大豆是我國重要的糧食作物和經濟作物,是植物蛋白和油分的重要來源。百粒重是大豆產量的重要構成因子,因此是大豆育種的重要目標性狀。由于栽培大豆品種遺傳基礎狹窄,在育種過程中某些栽培大豆品種中優異等位的丟失,阻礙了大豆百粒重和產量的進一步增加。近年來研究人員對大豆百粒重遺傳位點的研究較多,目前SoyBase數據庫已經收錄了定位的百粒重QTL 位點94個。盡管大豆百粒重種質資源篩選和遺傳研究工作開始很早,但有關大豆百粒重基因的克隆和種子形成的分子機制研究還較少。
中國科學院遺傳與發育生物學研究所研究員張勁松和陳受宜領導的研究團隊與黑龍江省農科院大豆研究所研究員滿為群和耕作栽培研究所研究員來永才等團隊合作,通過分析衍生于野生大豆ZYD7和栽培大豆HN44的1036份重組自交系材料,鑒定了一個種子百粒重增加的株系R245。隨后對198份自交系材料和2個親本進行了全基因組重測序,獲得了高質量的SNPs并作為分子標記,構建了大豆遺傳圖譜并利用多年多點的數據定位了調控種子百粒重的14個QTL位點和控制油分含量的3個QTL位點。

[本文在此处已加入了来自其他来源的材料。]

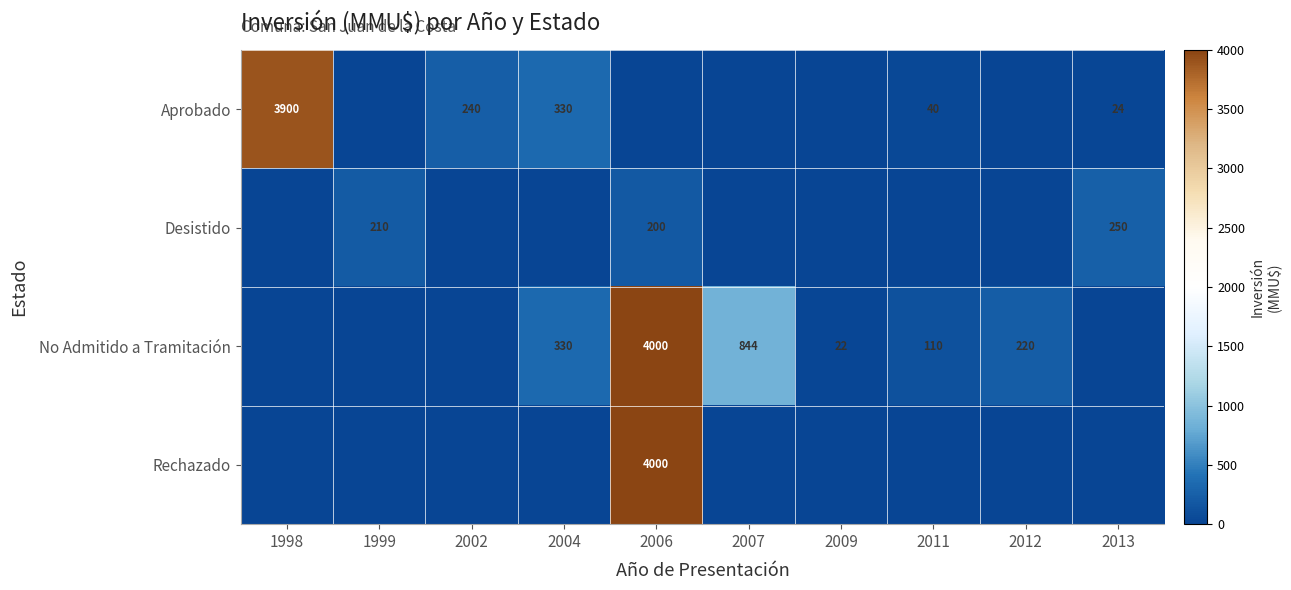

The value of No Admitido a Tramitación at 2006 is 4000. True or false?

True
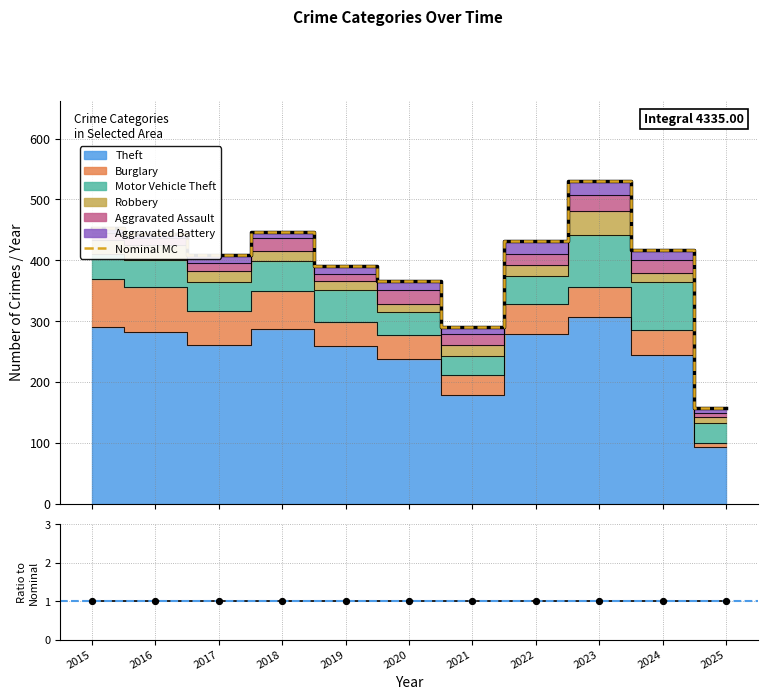

Which series contains the highest Y value?

Nominal MC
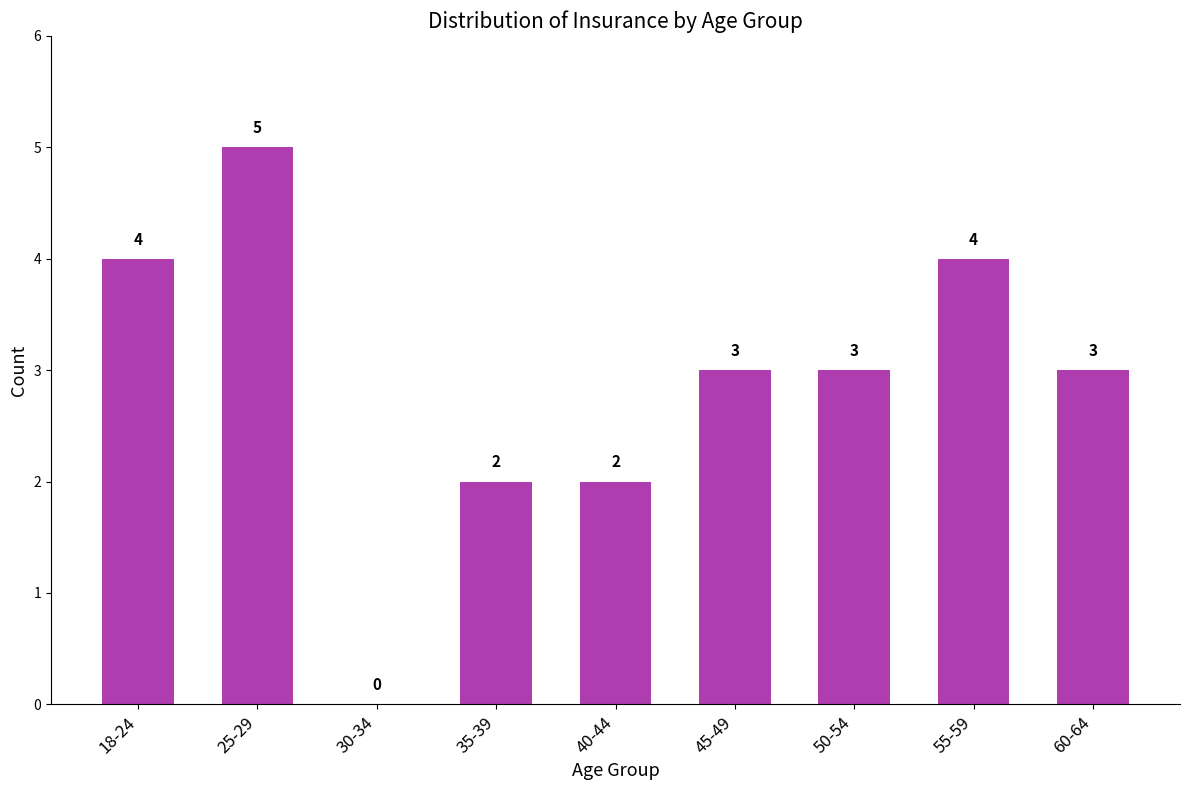

Which category has the highest value across all series?

25-29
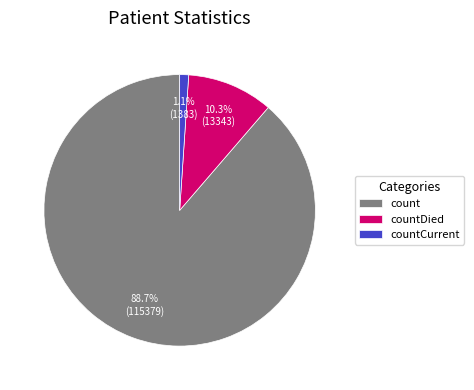

What is the majority slice?

count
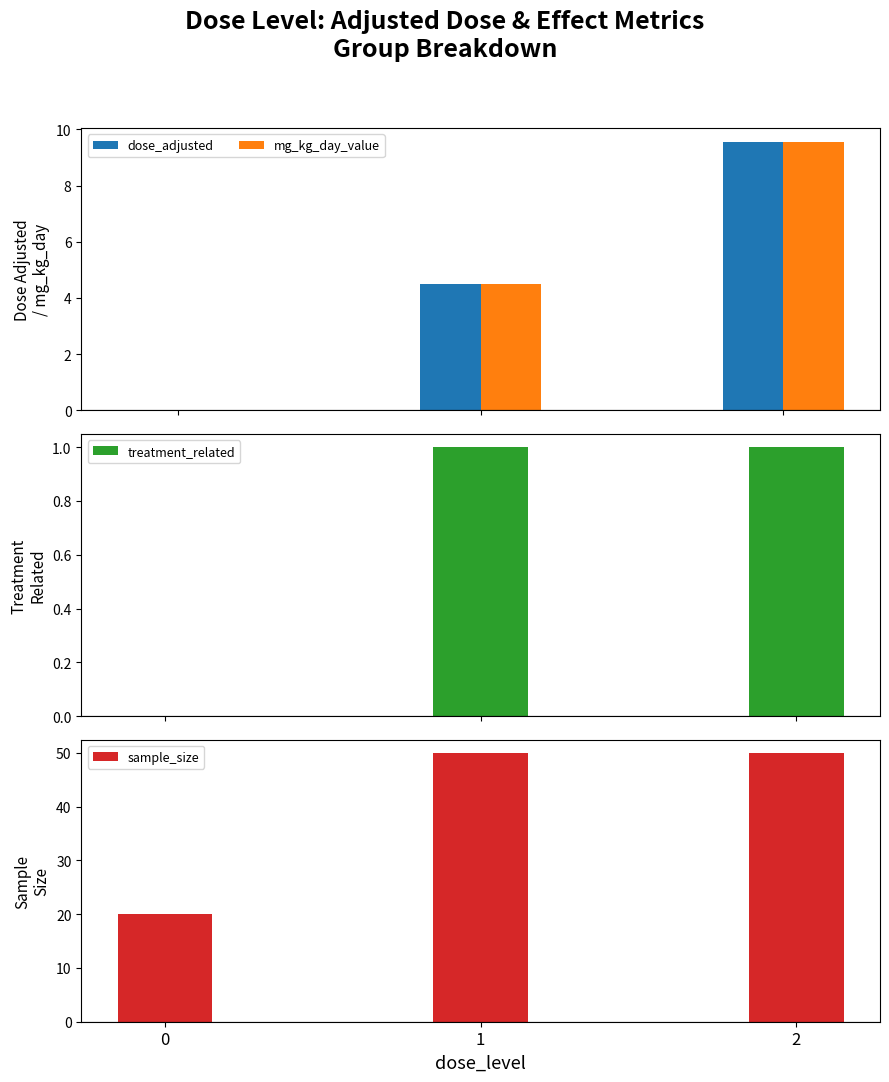

What is the sum of all dose_adjusted values?

14.1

在調控百粒重的位點中,13個位點的優勢基因來源于栽培大豆HN44,1個位點的優勢基因來源于野生大豆ZYD7(圖1A)。通過對高百粒重的優異品系R245進行全基因組重測序及基因分型驗證,發現它含有前述的來源于栽培型的13個百粒重調控位點及來源于野生型的1個百粒重調控位點。來源于野生大豆ZYD7的百粒重遺傳位點位于285 kb區間內,共有22個蛋白編碼基因,但它們在栽培和野生大豆種子發育期間無顯著表達差異。而其中Glyma17g33690 (PP2C)和Glyma17g33790 (EAL) 的核苷酸變異改變了氨基酸序列(圖1A)。轉基因分析發現,來源于ZYD7的PP2C-1基因顯著增加了轉基因擬南芥種子的重量,而來源于HN44的PP2C-2和EAL-2以及來源于ZYD7的EAL-1并不能改變轉基因擬南芥種子重量(圖1B)。功能分析發現,PP2C-1能與油菜素內酯BR信號通路的轉錄因子如GmBZR1等相互作用,通過去磷酸化從而激活這些轉錄因子,促進下游控制種子大小的基因表達以提高粒重。而PP2C-2則沒有上述功能。種質資源分析發現,近40%的栽培大豆還沒有PP2C-1基因型(圖1C),后續研究可以將PP2C-1基因型通過雜交導入到不含該位點的大豆品種中,從而提高產量潛力,將對于大豆育種具有重要意義。
這項工作于3月28日在線發表于《分子植物》(Molecular Plant,DOI: 10.1016/j.molp.2017.03.006),該團隊的博士生陸翔和熊青為共同第一作者,野生大豆ZYD7和栽培大豆HN44重組自交系群體由黑龍江省農業科學院大豆研究所的杜維廣和滿為群團隊構建,該研究得到了中科院先導專項和國家轉基因專項等項目的大力資助。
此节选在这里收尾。